Penduduk desa yang tidak memiliki tanah harus bekerja selama 66 – 75 hari dalam setahun pada kebun – kebun milik pemerintah. Pada prakteknya, peraturan tanam paksa adalah masa – masa yang jauh lebih kejam dibandingkan ketika para pemimpin VOC melakukan monopoli perdagangan pada awal penjajahan Belanda di Indonesia. Berbeda dengan ketentuan awal, lahan pertanian yang digunakan untuk cultuurstelsel tetap dikenakan pajak sementara warga yang tidak memiliki lahan malah diwajibkan bekerja selama setahun penuh di lahan tersebut. Tidak hanya korban harta, banyak sekali korban jiwa dari rakyat yang makin sengsara karena dampak tanam paksa tersebut.

Penyimpangan Tanam Paksa

Van den Bosch menganggap bahwa Pulau Jawa sangat cocok untuk memberikan keuntungan besar bagi Belanda karena tanahnya yang subur dan kepadatan penduduk yang potensial sebagai pekerja dan pengolah lahan pertanian atau perkebunan. Lahan yang subur dan sumber kekayaan alam Nusantara memang menjadi latar belakang VOC didirikan. Tanam paksa diawasi langsung oleh para pegawai Belanda, tetapi pada pelaksanaannya terjadi sangat banyak penyimpangan yang merugikan rakyat, antara lain:

  • Rakyat terpaksa mengabaikan keperluan ladangnya sendiri karena harus lebih fokus kepada kegiatan menanam tanaman berkualitas ekspor.
  • Rakyat yang tidak memiliki lahan atau tanah harus bekerja sangat keras dan melebihi jumlah waktu yang telah ditetapkan dalam peraturan awal sehingga tidak memiliki waktu untuk mencari nafkah.
  • Tanah yang digunakan untuk menanam tanaman ekspor justru melebihi seperlima dari luas lahan garapan.
  • Rakyat disisakan tanah yang tidak subur.
  • Kelebihan hasil panen tidak dikembalikan kepada petani.
  • Rakyat harus bertanggung jawab akan kegagalan hasil panen walaupun bukan kesalahannya.
  • Adanya sistem cultuurprosenten atau hadiah kepada pemerintah Belanda yang berhasil melampaui target produksi membuat beban rakyat semakin bertambah.
------------------------------
Yang Dikerjakan: Ketik ulang bagian teks tentang tanam paksa dari "Penduduk desa yang" sampai "tanam paksa tersebut." tanpa mengubah satu huruf pun.

Data Tersedia:
------------------------------
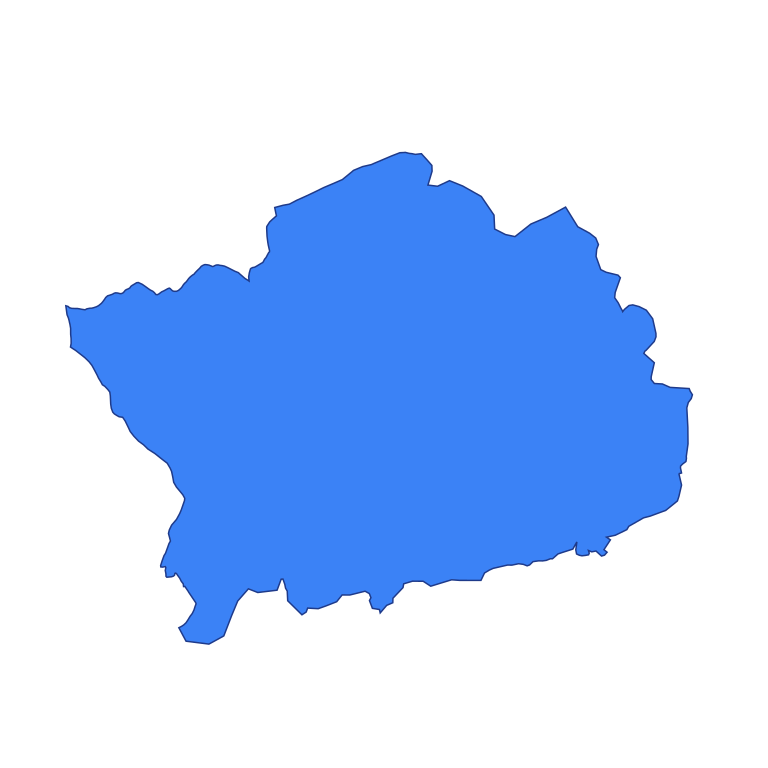 the district of Moneasa, Bihor, Romania, rotated 259°
{"feature_id": "2599482B38524178842533", "entity_name": "Moneasa", "entity_type": "district", "adm_level": 2, "iso_a3": "ROU", "parent_name": "Romania", "parent_adm1": "Bihor", "projection": "orthographic", "projection_center": [22.292, 46.464], "detail": "fine", "context": "isolated", "style": "filled", "palette": "blue", "viewbox_px": 768, "rotation_deg": 259, "n_neighbors": 0, "source": "geoboundaries", "source_scale": "gbopen_adm2", "svg_char_len": 5328}
<svg xmlns="http://www.w3.org/2000/svg" viewBox="0 0 768 768"><g transform="rotate(259 384 384)"><path d="M608.0,443.7L606.7,436.4L606.2,433.9L602.4,416.0L601.8,413.4L601.5,404.5L600.5,399.6L599.5,394.8L598.4,392.9L592.6,382.1L590.4,372.1L588.3,362.2L585.5,351.9L583.1,342.4L581.0,333.4L578.6,325.4L578.7,319.1L578.1,310.4L573.1,310.4L569.6,310.5L568.5,308.6L566.5,305.2L564.9,302.7L562.8,300.7L561.0,299.0L559.6,298.6L556.3,298.1L554.2,297.8L551.5,297.4L548.9,297.2L545.8,297.0L542.6,296.9L539.0,297.0L536.8,297.1L535.6,296.8L534.9,295.8L533.1,294.3L530.6,292.3L529.3,290.6L527.6,289.3L526.4,288.2L525.8,286.3L524.7,283.3L523.8,280.8L523.3,279.1L523.4,277.5L523.0,275.8L522.5,274.9L520.4,273.8L518.8,273.0L516.6,272.2L515.1,271.6L510.8,271.2L511.8,270.2L514.2,267.6L517.7,264.9L519.2,263.7L521.1,262.3L523.1,259.2L528.0,252.9L530.1,250.0L531.1,247.7L531.8,245.5L532.5,244.1L532.8,242.1L532.5,240.5L532.0,238.9L532.1,237.8L532.8,237.0L533.3,236.1L534.1,234.9L534.8,233.1L535.3,231.5L535.4,230.5L535.0,228.8L534.4,227.1L532.7,225.0L531.7,223.4L530.7,221.9L529.3,219.9L528.0,218.4L527.5,216.9L526.2,214.4L524.8,212.4L523.1,210.6L521.9,209.2L521.1,207.8L519.9,206.2L518.5,204.9L517.3,203.7L516.5,202.5L515.6,201.0L515.0,199.8L514.6,198.0L515.1,195.4L515.9,194.1L517.0,193.3L518.6,192.2L519.1,191.5L518.8,189.8L518.1,187.7L517.4,185.5L516.9,183.4L516.2,181.9L515.4,180.3L514.9,178.6L515.4,177.1L517.4,176.1L519.2,174.7L520.7,172.7L522.5,170.9L525.1,168.5L528.0,165.7L530.5,162.2L530.6,160.4L529.8,158.3L528.8,155.5L528.1,154.1L526.8,152.8L526.3,151.4L525.8,149.0L525.3,147.8L524.2,146.6L523.1,144.9L522.9,143.7L523.0,142.3L524.1,140.0L524.7,138.0L524.6,136.5L523.9,134.4L523.5,131.5L523.3,129.5L522.0,127.3L520.6,126.0L518.3,123.5L517.1,122.0L515.4,118.8L514.7,116.5L514.3,113.5L514.2,111.4L514.5,109.9L514.5,106.7L513.9,104.7L515.1,101.3L515.9,99.4L516.6,97.5L517.1,95.0L517.8,92.0L517.9,91.7L518.5,90.6L518.8,89.9L520.4,88.7L521.1,87.4L521.5,86.6L514.7,86.2L512.4,86.1L508.9,86.8L506.1,87.0L505.8,87.0L504.2,87.0L502.4,87.1L498.4,87.0L492.6,85.9L488.2,85.5L483.4,84.6L480.1,83.3L478.1,85.3L475.7,87.8L466.9,95.4L462.0,98.8L460.0,99.8L458.1,100.8L453.1,102.4L447.5,104.1L444.2,104.9L439.7,106.6L437.0,107.4L435.0,109.5L431.4,111.8L428.4,113.3L424.6,113.1L420.5,112.5L416.5,111.9L412.2,111.7L408.1,112.4L406.1,113.6L404.2,115.6L402.4,117.7L401.2,121.1L397.0,122.9L389.9,124.8L385.8,125.8L380.5,128.5L374.7,132.2L370.3,136.3L365.1,139.9L359.5,145.8L352.8,151.5L347.6,156.1L342.2,158.0L338.7,158.8L332.8,158.9L327.6,158.8L322.4,160.6L317.7,163.2L313.6,165.4L309.8,166.6L307.6,165.9L299.0,160.9L296.2,159.0L295.4,158.4L290.7,154.5L286.0,148.6L281.7,145.4L278.4,143.9L274.3,144.2L270.6,144.4L268.4,142.5L265.0,140.5L259.5,137.2L257.5,135.3L252.8,132.5L251.7,131.9L248.4,130.1L247.0,130.0L246.8,130.8L246.6,131.4L246.5,131.8L246.5,133.2L246.5,134.5L245.5,134.8L243.9,134.2L242.7,133.7L239.3,133.7L236.8,133.3L235.8,133.9L235.5,136.6L235.3,138.8L235.6,140.7L236.3,141.9L238.0,142.6L238.1,143.5L237.1,144.3L235.6,144.9L232.4,146.4L228.9,147.4L226.2,148.8L224.7,148.7L223.4,148.6L223.3,149.3L223.3,149.9L217.7,152.3L217.0,152.5L205.4,157.4L204.1,157.6L201.5,156.0L198.5,154.4L195.3,152.0L192.9,149.3L189.5,146.2L187.4,144.1L185.7,141.4L185.1,139.9L184.8,139.2L184.4,137.9L183.9,136.1L169.3,140.6L162.1,162.5L163.7,167.6L167.3,178.7L185.8,190.3L198.9,199.0L208.8,211.8L203.4,220.3L202.0,239.7L212.0,245.8L211.8,247.6L206.2,248.4L203.6,248.4L202.4,248.4L199.2,249.5L189.6,248.1L173.1,259.4L175.0,264.1L178.6,266.3L176.0,276.5L177.2,284.5L179.3,296.0L184.9,302.6L183.4,310.2L184.2,325.9L181.1,329.6L176.7,330.4L174.2,328.4L166.0,329.8L163.5,336.5L160.0,336.6L166.2,344.4L167.6,350.9L172.0,351.9L180.5,363.8L184.1,365.2L185.0,374.4L182.9,384.8L176.6,391.3L178.0,404.4L178.9,413.0L176.8,420.8L172.7,441.7L179.3,446.6L181.2,451.8L182.2,456.0L182.7,470.8L181.8,475.0L181.9,481.8L180.4,486.3L178.2,489.8L178.6,492.4L181.2,496.4L180.9,502.1L180.1,505.9L179.9,509.6L180.7,514.0L180.3,516.1L184.0,522.4L184.6,526.9L185.9,537.9L192.2,543.2L185.9,541.1L184.7,540.6L180.4,540.6L179.6,541.7L178.6,543.1L177.6,545.5L177.3,549.1L177.3,552.2L178.8,553.2L181.6,552.9L179.6,555.9L179.6,560.2L173.6,564.7L173.9,567.8L176.3,570.9L179.4,568.3L187.8,576.5L191.2,573.2L191.4,582.2L194.7,594.6L197.6,597.1L203.1,613.3L203.5,620.0L206.2,636.5L213.2,649.7L217.3,652.0L228.0,656.8L239.1,656.4L239.8,656.8L239.7,658.1L239.9,659.1L245.0,659.0L246.9,659.5L248.5,661.9L250.3,665.6L253.3,666.7L255.2,666.9L267.2,671.0L283.5,674.0L302.8,676.7L307.8,679.2L311.0,682.8L314.6,684.7L318.5,683.2L321.3,682.7L326.1,664.2L330.9,657.3L332.9,649.5L337.4,647.1L340.2,647.7L353.3,653.4L364.4,644.9L366.4,646.3L367.2,647.9L374.2,657.4L378.4,660.0L381.8,660.6L396.8,660.2L406.4,655.6L411.3,649.2L414.2,643.3L414.3,639.5L411.4,634.3L409.5,632.1L410.7,631.9L413.2,631.0L419.0,629.4L424.7,626.9L429.7,628.4L443.2,636.3L446.2,634.5L451.3,623.4L454.9,618.6L468.8,616.5L475.7,618.5L479.9,621.1L486.9,619.7L492.8,614.6L501.4,604.2L523.0,596.0L516.6,575.6L513.0,558.7L503.7,540.7L507.5,531.8L515.0,522.2L528.8,524.2L549.5,515.3L563.3,499.1L571.1,487.1L567.9,474.3L570.9,465.1L583.7,471.8L589.4,472.7L596.3,468.7L601.5,465.5L602.9,464.7L603.1,462.8L603.4,458.6L604.6,455.8L604.7,455.6L605.6,452.7L607.3,449.1L607.4,447.9L608.0,443.7Z" fill="#3b82f6" stroke="#1e3a8a" stroke-width="1.5"/></g></svg>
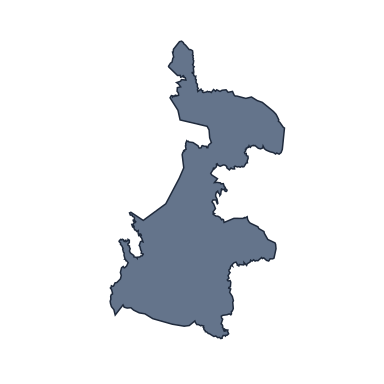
------------------------------
Jawaban Akhir:
Penduduk desa yang tidak memiliki tanah harus bekerja selama 66 – 75 hari dalam setahun pada kebun – kebun milik pemerintah. Pada prakteknya, peraturan tanam paksa adalah masa – masa yang jauh lebih kejam dibandingkan ketika para pemimpin VOC melakukan monopoli perdagangan pada awal penjajahan Belanda di Indonesia. Berbeda dengan ketentuan awal, lahan pertanian yang digunakan untuk cultuurstelsel tetap dikenakan pajak sementara warga yang tidak memiliki lahan malah diwajibkan bekerja selama setahun penuh di lahan tersebut. Tidak hanya korban harta, banyak sekali korban jiwa dari rakyat yang makin sengsara karena dampak tanam paksa tersebut.